[Tasks to carry out]
- a) Rewrite the paragraph beginning "The sofa makes up to a flat double" from the motorhome review excerpt below as a brief bulleted list that keeps its main facts.
- b) Using the motorhome review excerpt below, answer these questions:
(i) How does the fridge's capacity compare with the 150-litre fridge common in mid-price vans?
(ii) How does the curtain across the cab attach?
(iii) Where is the TV shelf located?
- c) Carry on the motorhome review excerpt below, starting after its final sentence.

Then there’s the fridge: many mid-price ’vans have a 150-litre fridge as standard, but it’s still a pleasant surprise to look inside the sturdy, spacious, wood-panelled fridge door and find almost double that capacity. Automatic energy selection and temperature control is convenient, and soon had the freezer ice-cold. We were impressed by the automatic locking door catches.
There isn’t enough preparation space, however. You’re forced to use the rickety table, which in turn would encroach on the lounge area. However, the over-hob extractor fan work well and aren’t too noisy, and both the hob and the working area are well-lit.
The sofa makes up to a flat double – albeit with a narrow trench down the middle – in two simple movements: just lift the seat cushion so that the back cushion lies flat, then let the seat slide down flat again. The only difficulty for guests who are using this bed is keeping the light out: a thin, lined curtain attaches across the cab with Velcro tabs but there’s nothing to stop the light coming in through the textured-glass door window.
There’s a TV shelf to the right of the twin wardrobes in the bedroom; the mirrored fronts seem a little excessive, but add some sense of space.

[Data shown]
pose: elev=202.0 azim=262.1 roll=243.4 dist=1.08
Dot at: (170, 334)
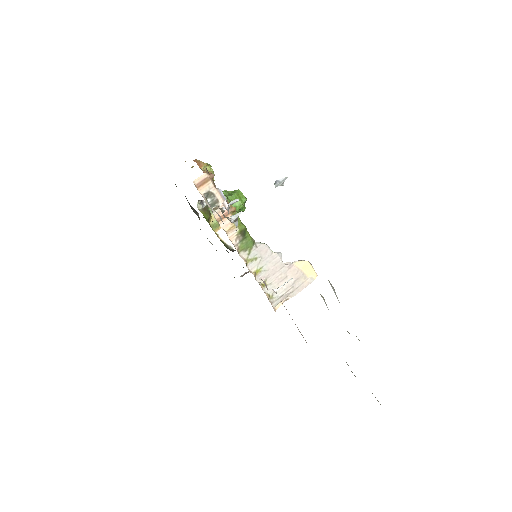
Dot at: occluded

[Task-by-task outputs]
- a)
- The sofa converts to a flat double bed, though a narrow trench runs down the middle.
- Conversion takes two simple movements: lift the seat cushion so the back cushion lies flat, then let the seat slide down flat again.
- Guests using this bed may struggle to keep the light out.
- A thin, lined curtain attaches across the cab with Velcro tabs.
- Nothing stops light entering through the textured-glass door window.

- b)
(i) It has almost double that capacity.
(ii) It attaches with Velcro tabs.
(iii) It is to the right of the twin wardrobes in the bedroom.

- c)
There’s no headboard, but you can lean back against the pleated fabric blinds without risking damage; these are lightly tensioned by a cord attached at either side of the bed. There are three-pin plugs and shelves on either side, though we found the quiet humming of the electrical transformer that lives under the bed too noisy on the first night. By the second night it was no longer noticeable, but light sleepers beware.
When it came to emptying the toilet tank, we easily found an appropriate mains sewer drain at our campsite (though we’d called ahead to check). We found it no more inconvenient than emptying a cassette; in fact, you’re much further away from the ‘business end’, and you simply add your chemicals and some water via the loo itself to refresh the tank.
There is a separate shower cubicle in the washroom with just about sufficient headroom for a 6ft-tall person, but we felt the shower screen was flimsy. We did discover a small leak through this pleated, vinyl screen when we used the shower but this could easily be sorted. Crucially, the shower head has a cut-off switch for economical water use. Even with the Concord’s 23-litre gas/electric water heater, the fixed shower head is not positioned high enough for anyone who is much over 5ft tall. An extractor fan within a clear rooflight adds ventilation, and a translucent, fixed dome rooflight sits above the shower.
The only disruption was the Shurflo pump, which caused an audible vibration every time it was used.
There is a rear UK-offside locker that could hold two standard folding chairs, but was a bit shallow for our two recliners. The 4kW generator, which provides mains power for appliances like the TV, oven/microwave and roof air-con, is in a skirt locker behind the driver’s door, with a similar shallow locker behind it.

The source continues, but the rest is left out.